American College of Emergency Physicians

View all recommendations from this society

October 27, 2014

Avoid prescribing antibiotics in the emergency department for uncomplicated sinusitis.

Sinusitis is a common reason for patients to visit the emergency department. Most patients with acute sinusitis do not require antibiotic treatment, because approximately 98% of acute sinusitis cases are caused by a viral infection and resolve in 10-14 days without treatment. For some patients with sinusitis, antibiotics might be appropriate, such as those patients taking drugs that reduce the effectiveness of the immune system, those with prolonged, severe symptoms, or those with worsening symptoms. Antibiotics can cause many side effects and have potentially severe complications, and these risks usually outweigh the benefits of their use for sinusitis. In addition, inappropriate antibiotic use for sinusitis can contribute to the development of antibiotic-resistant infections and contributes to avoidable health care costs.


These items are provided solely for informational purposes and are not intended as a substitute for consultation with a medical professional. Patients with any specific questions about the items on this list or their individual situation should consult their physician.

How The List Was Created

1–5: The American College of Emergency Physicians (ACEP) developed five Choosing Wisely® recommendations through a multi-step process that included input from ACEP members, an expert panel of emergency physicians and the ACEP Board of Directors. In 2012, ACEP appointed a task force to address cost effective emergency care. The Cost Effective Care Task Force conducted a survey that was open to all ACEP members asking for strategies to reduce cost and improve value in emergency medicine. The task force received over 200 individual suggestions, which were grouped into a set of strategies. A technical expert panel, including representatives from all aspects of emergency medicine practice, reviewed and prioritized the recommendations using a modified Delphi technique. The panel prioritized the strategies using multiple rounds of voting based on contribution to cost reduction, benefit to patients and actionability by emergency physicians. A literature review including data on cost was assembled for the highest-rated strategies. Strategies were further refined and a final list of strategies that received majority support of the panelists was created. Five of these were ultimately selected by the Board of Directors to be included in Choosing Wisely®.

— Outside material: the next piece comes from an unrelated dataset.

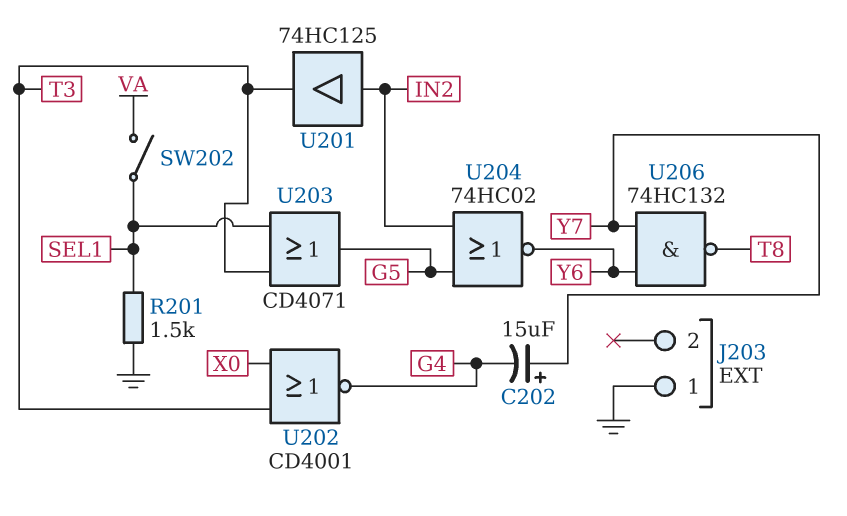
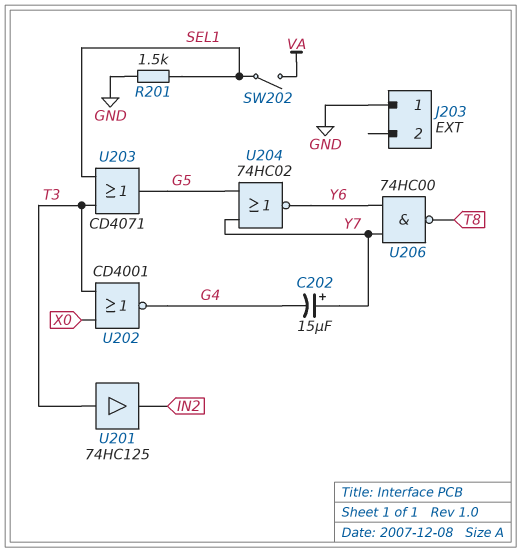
U201: buffer 74HC125 (in IN2, out T3) -> buffer 74HC125 (in T3, out IN2)
U204: NOR 74HC02 (in G5, in IN2, out Y6) -> NOR 74HC02 (in G5, in Y7, out Y6)
U206: NAND 74HC132 (in Y6, in Y7, out T8) -> NAND 74HC00 (in Y6, in Y7, out T8)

6–10: The entire ACEP membership (30,000+) was surveyed and given an opportunity to provide input on what in their view would be cost effective and improve the quality of patient care. A Delphi panel of emergency physicians was convened and the list was winnowed using the Delphi process to the top twelve. To be included in the top twelve, there must be research to demonstrate cost effectiveness and improvement of patient care if implemented with reason, caution and explanation to the patient. Also of importance was the consideration that the recommendations would be or are also in concert with some of the other specialties participating in the Choosing Wisely® campaign.

ACEP’s disclosure and conflict of interest policy can be found at www.acep.org.

Sources

Sinusitis and antibiotics. Lancet Infect Dis. 2012 May;12(5):355.

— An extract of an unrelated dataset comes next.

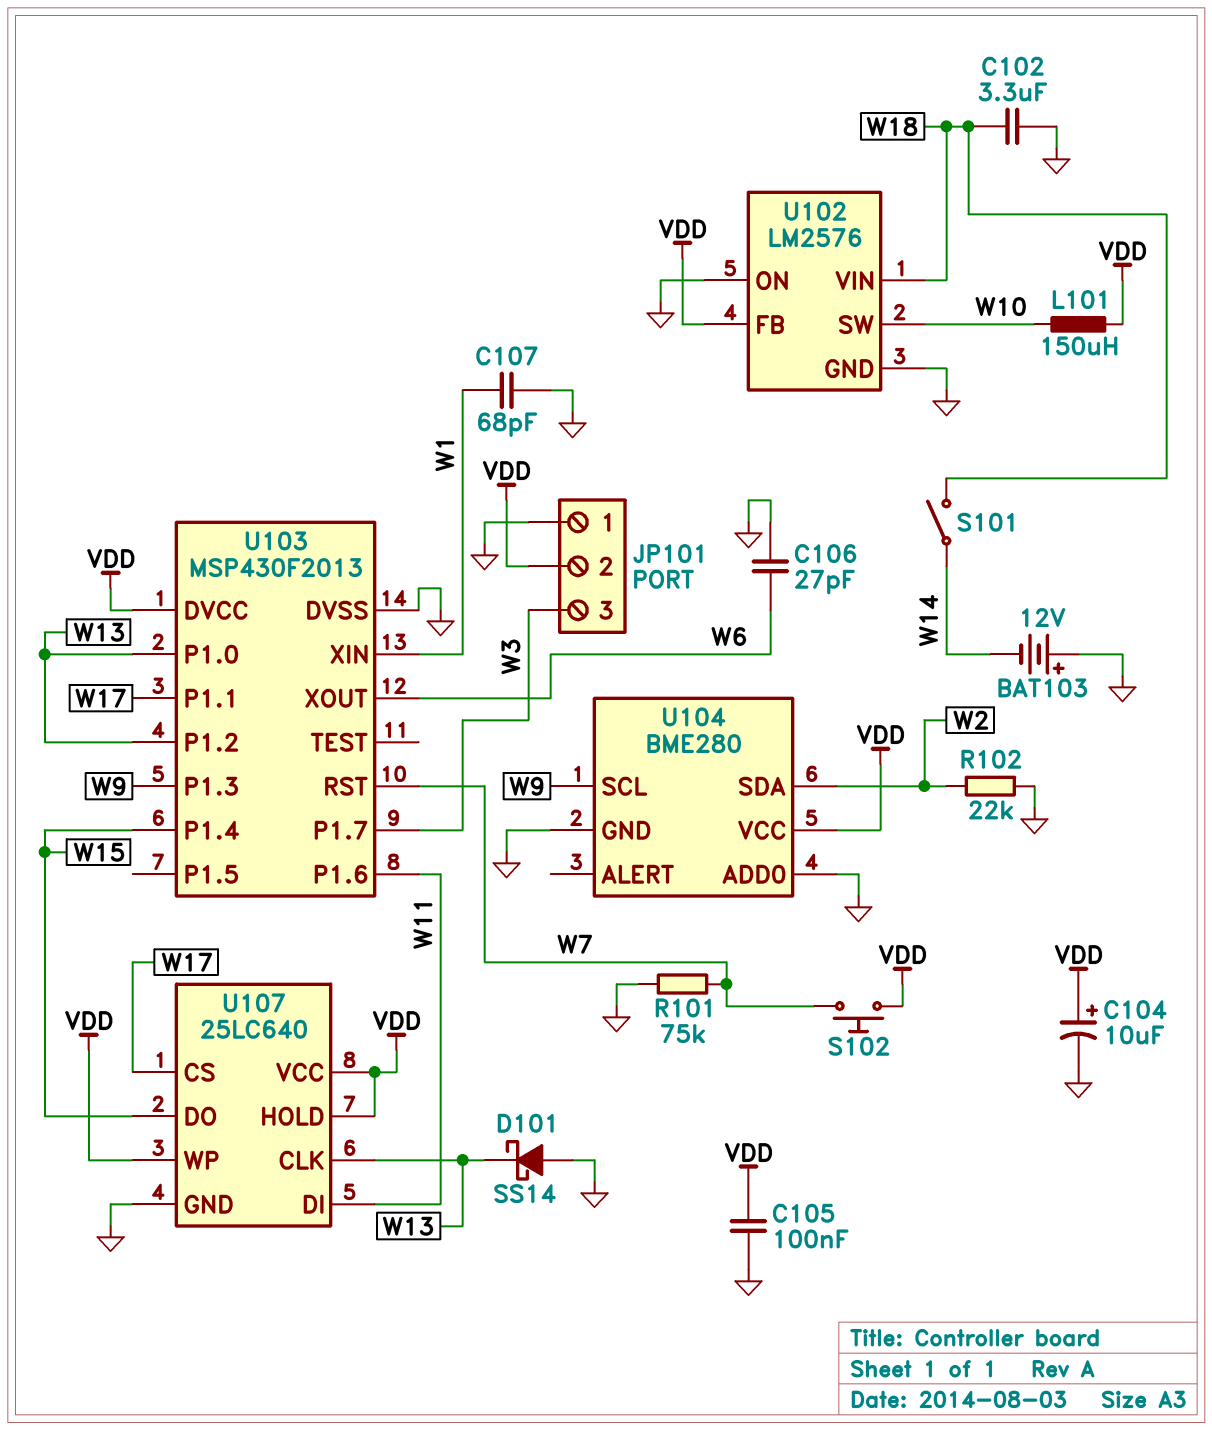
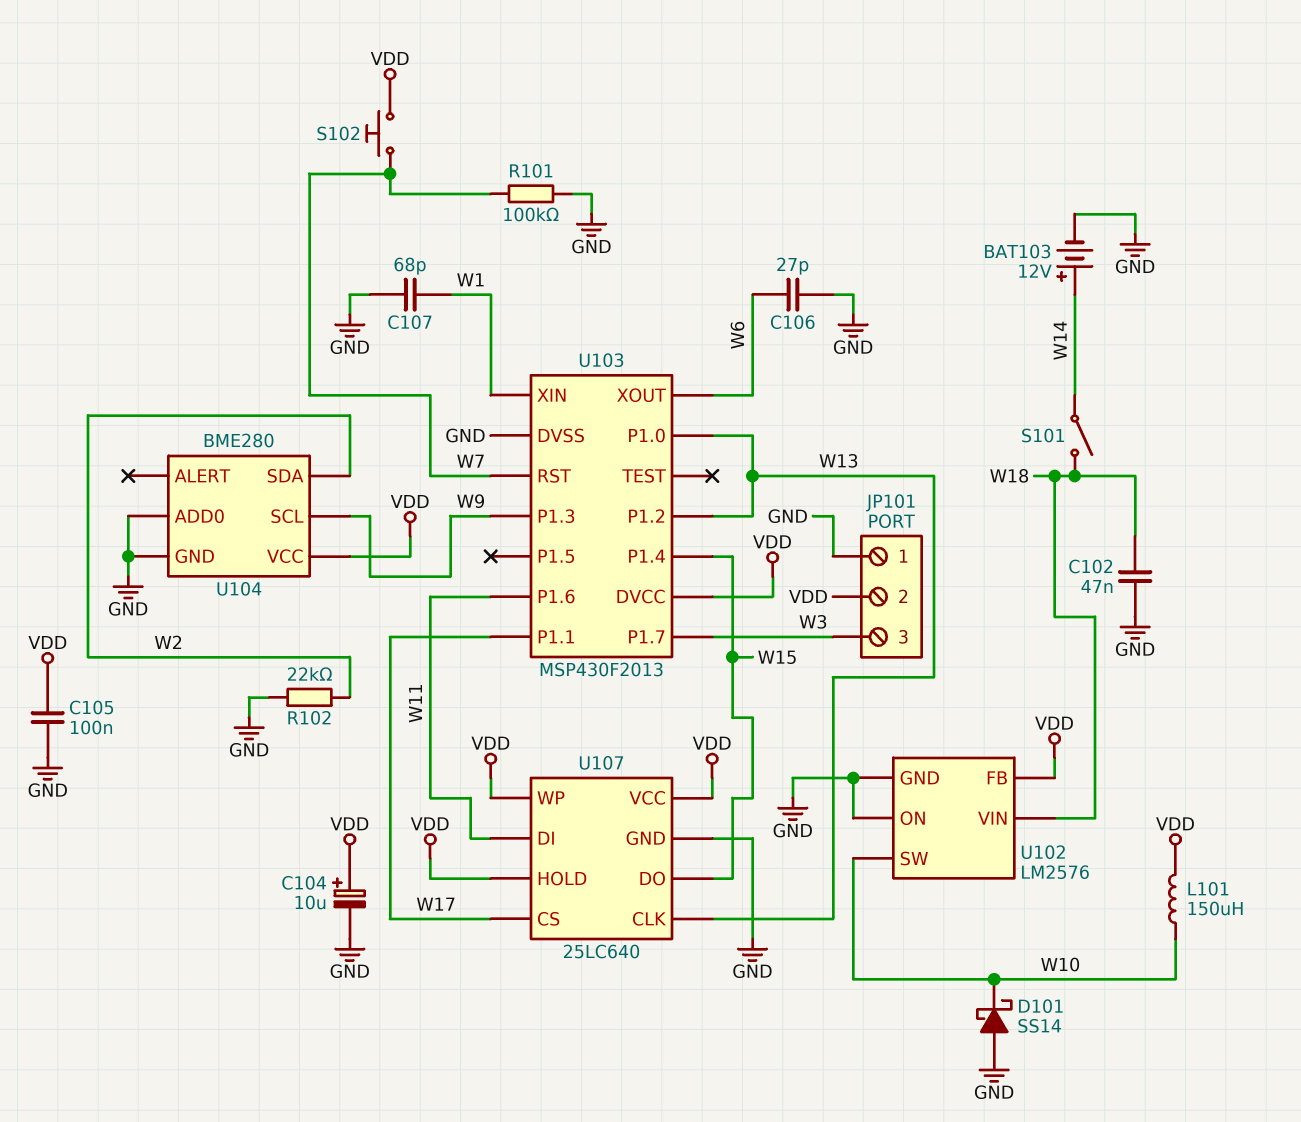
BAT103: 12V (plus GND, minus W14) -> 12V (plus W14, minus GND)
C102: 3.3uF (GND, W18) -> 47nF (GND, W18)
D101: schottky SS14 (A GND, K W13) -> schottky SS14 (A GND, K W10)
R101: 75k (GND, W7) -> 100k (GND, W7)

Chow AW, Benninger MS, Brook I, Brozek JL, Goldstein EJ, Hicks LA, Pankey GA, Seleznick M, Volturo G, Wald ER, File TM Jr, Infectious Diseases Society of America. IDSA clinical practice guideline for acute bacterial rhinosinusitis in children and adults. Clin Infect Dis. 2012Apr;54(8):e72-e112.

Ahovuo-Saloranta A, Rautakorpi UM, Borisenko OV, Liira H, Williams JW Jr, Mäkelä M. Antibiotics for acute maxillary sinusitis in adults. Cochrane Database Syst Rev. 2014 Feb 11;2:CD000243.

Donnelly JP, Baddley JW, Wang HE. Antibiotic utilization for acute respiratory tract infections in U.S. emergency departments. Antimicrob Agents Chemother. 2014;58(3):1451-7.

Tashima L, Piccirillo JF. Are antibiotics indicated for acute sinusitis? Laryngoscope. 2014 Sep;124(9):1979-80.

Wald ER, Applegate KE, Bordley C, Darrow DH, Glode MP, Marcy SM, Nelson CE, Rosenfeld RM, Shaikh N, Smith MJ, Williams PV, Weinberg ST; American Academy of Pediatrics. American Academy of Pediatrics. Clinical practice guideline for the diagnosis and management of acute bacterial sinusitis in children aged 1 to 18 years. Pediatrics. 2013 Jul;132(1):e262-80.

MacKenzie A. Balancing the benefits and risks of empirical antibiotics for sinusitis: A teachable moment. JAMA Intern Med. 2014 Aug 1;174(8):1221-2.